Mas para sermos pedras vivas precisamos de permanecer unidos à pedra viva que é Cristo. Sem Ele, podemos tornar-nos pedras soltas: competentes, talvez, mas isoladas; informadas, talvez, mas sem sabedoria; eficientes, talvez, mas sem ânimo. Com Cristo, porém, até o cansaço ganha outro sentido. O esforço não é apenas peso; pode tornar-se oferta. O estudo não é apenas obrigação; pode tornar-se serviço. O exame não é apenas prova; pode tornar-se ocasião de verdade, maturidade e confiança.

O salmo convidava-nos: “Vinde à presença do Senhor com cânticos de alegria”. Talvez hoje a alegria não seja exuberante. Talvez seja uma alegria cansada, discreta, quase humilde. Mas é precisamente essa alegria que pedimos: não a alegria superficial de quem não tem problemas, mas a alegria profunda de quem sabe que pertence a Deus. “Ele nos fez, a Ele pertencemos.” Esta pertença é a fonte da nossa liberdade. Antes das nossas notas, dos nossos cargos, dos nossos êxitos ou fracassos, somos de Deus. E porque somos de Deus, não estamos entregues ao acaso, nem reduzidos ao nosso rendimento.

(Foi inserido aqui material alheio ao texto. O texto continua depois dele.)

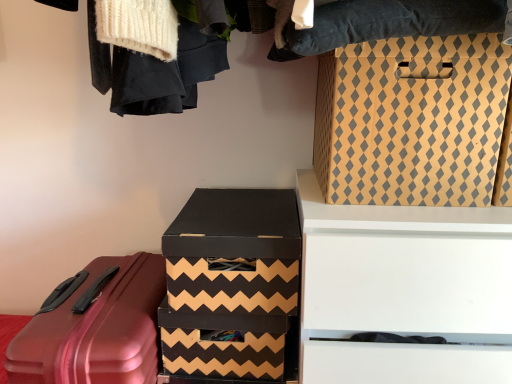
Question: Is white matte drawer at upper right situated inside matte cardboard box at upper right, arranged as the 1th box when viewed from the top, or outside?

Choices:
 (A) outside
 (B) inside

Answer: (A)

Question: In terms of width, does white matte drawer at upper right look wider or thinner when compared to matte cardboard box at upper right, the 3th box in the bottom-to-top sequence?

Choices:
 (A) wide
 (B) thin

Answer: (A)

Question: Estimate the real-world distances between objects in this image. Which object is closer to the black cardboard box at center, marked as the 2th box in a bottom-to-top arrangement?

Choices:
 (A) matte cardboard box at upper right, the 3th box in the bottom-to-top sequence
 (B) white matte drawer at upper right
 (C) shiny red suitcase at lower left
 (D) brown zigzag-patterned box at center, placed as the 3th box when sorted from top to bottom

Answer: (D)

Question: Which object is positioned farthest from the black cardboard box at center, the second box from the top?

Choices:
 (A) matte cardboard box at upper right, arranged as the 1th box when viewed from the top
 (B) brown zigzag-patterned box at center, placed as the 3th box when sorted from top to bottom
 (C) shiny red suitcase at lower left
 (D) white matte drawer at upper right

Answer: (A)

Ao terminarmos este ano académico, peçamos então a graça de Bartimeu: “Mestre, que eu veja”. Que os estudantes vejam o sentido do seu esforço e não desanimem no tempo dos exames. Que os docentes vejam em cada aula uma forma de servir a verdade e formar pessoas. Que todos os que trabalham neste campus vejam que nenhuma tarefa feita com dedicação é pequena aos olhos de Deus. Que as nossas Faculdades sejam, cada vez mais, lugares onde se aprende a pensar, a discernir, a servir e a esperar.

Bartimeu começou sentado à beira do caminho. Depois de encontrar Cristo, passou a segui-l’O pelo caminho. Esta é a verdadeira passagem que hoje pedimos para todos nós: não ficarmos à margem, presos ao cansaço ou à distração, mas levantarmo-nos, deitarmos fora a capa que nos prende, e caminharmos com Cristo.

Porque só Ele é a luz do mundo. E quem O segue, mesmo quando ainda tem exames pela frente e as férias parecem longe, não caminha nas trevas: recebe a luz da vida.